Some key portfolio management strategies are:

 

  • Optimized allocation: understanding projcect benefits, selecting a balanced portfolio, and aligning investments with company objectives
  • Effective resource utilization: understanding demand, matching skills with needs, and aligning resourc allocation and delivery timing
  • Strategic planning agility: rapid response to changing needs; scenario-based planning capability
  • Synchronized execution: understanding business drivers, prioritizing business needs, and delivering on time.

 For companies that are embarking on the data center transformation journey and that need help with PPM, HP Consulting Services offers the HP Data Center Strategy and Business Case Service, which provides a unified approach to data center facilities as well as IT Infrastructure and application projects within your organization. The Data Center Strategy Service puts you on a path to developing strategies and project roadmaps, which lead to the design and implementation steps, transforming the way you manage your data centers.

 

HP uses a time-tested framework for developing the data center strategy and financial business case that gives you the information required to thoroughly understand your current and future-state IT and facilities requirements.
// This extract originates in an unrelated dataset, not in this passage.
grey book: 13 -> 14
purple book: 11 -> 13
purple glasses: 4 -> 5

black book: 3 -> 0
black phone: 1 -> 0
HP’s delivery framework provides a comprehensive analysis of the current data center framework and facilities environments. The illustration below outlines the Data Center Strategy methodology as modules that help you develop a project portfolio roadmap and financial business case.

 

HP Data Center Strategy and Business Case Service.jpg

 

 

Related blogs:

Beyond cost cutting: how to deliver real value to your business

Beyond improving efficiencies and automating business processes: deliver real value to your business

Beyond infrastructure convergence: how to deliver value to your business

Comments
pmhut(anon) | ‎02-24-2014 07:33 PM

Hi Mohammed,

 

I agree with you that the role of the PPM differs from one company to another. In fact, the PgM, the PMO, and the PPM can have very different roles in different companies.

 

I've seen PgMs taking the role of the PMO, I've seen the PMO taking the role of PgMs and PPMs (if I'm not mistaken, Erickson follows this model), and I've seen companies where the PPM doesn't exist.

 

I wish we can have a global definition of each so as to avoid confusion.

TS_Guest | ‎02-26-2014 03:22 PM

from Mohammed Safder

 

Thank you for your comment!

 

Every organization is unique in its own way in terms of organizational size, maturity, culture and business climate. All these factors will have to be considered when it comes to project portfolio managment. Certainly, one size doesn't fit all.